- Release poster
- Directed by: Satish Poloju
- Written by: Ravi Babu
- Produced by: Ravi Babu
- Starring: Daisy Bopanna; Karthik Ahuti;
- Cinematography: N. Sudhakar Reddy
- Edited by: Satyanarayana Balla
- Music by: S. S. Rajesh
- Distributed by: ETV Win
- Release date: 13 June 2024;
- Running time: 93 minutes
- Country: India
- Language: Telugu

= Rush (2024 film) =

2024 Indian Telugu-language film by Satish Poloju

Rush is a 2024 Indian Telugu-language action thriller film directed by Satish Poloju and, written and produced by Ravi Babu. The film features Daisy Bopanna and Karthik Ahuti in important roles.

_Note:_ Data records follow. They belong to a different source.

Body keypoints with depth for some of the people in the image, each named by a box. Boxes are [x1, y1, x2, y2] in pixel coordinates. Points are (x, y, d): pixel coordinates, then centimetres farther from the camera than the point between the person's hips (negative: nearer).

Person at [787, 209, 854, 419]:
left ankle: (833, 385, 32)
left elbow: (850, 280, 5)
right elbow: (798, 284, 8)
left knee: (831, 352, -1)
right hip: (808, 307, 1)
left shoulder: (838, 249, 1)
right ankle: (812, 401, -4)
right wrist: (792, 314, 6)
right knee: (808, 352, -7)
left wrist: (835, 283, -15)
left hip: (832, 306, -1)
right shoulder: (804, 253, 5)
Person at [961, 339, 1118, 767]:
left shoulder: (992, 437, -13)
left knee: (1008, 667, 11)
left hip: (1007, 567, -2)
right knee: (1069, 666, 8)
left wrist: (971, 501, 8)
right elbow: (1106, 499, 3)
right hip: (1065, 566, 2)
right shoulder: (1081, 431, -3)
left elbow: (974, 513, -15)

The film was released on 13 June 2024 on ETV Win.

==Cast==
- Daisy Bopanna as Kartika
- Karthik Ahuti as Adithya
- Master Venkat Shourya as Rishi
- Baby Methuku Anuraga as Riya
- Veeranna Chowdary as Narsingh
- Ravi Babu as Siva

== Release and reception ==
Rush was released on 13 June 2024 on ETV Win.

Asianet Telugu gave a rating of 2 out of 5. Satya Pulagam of ABP Desam gave a negative review and rated the film 1.5 out of 5.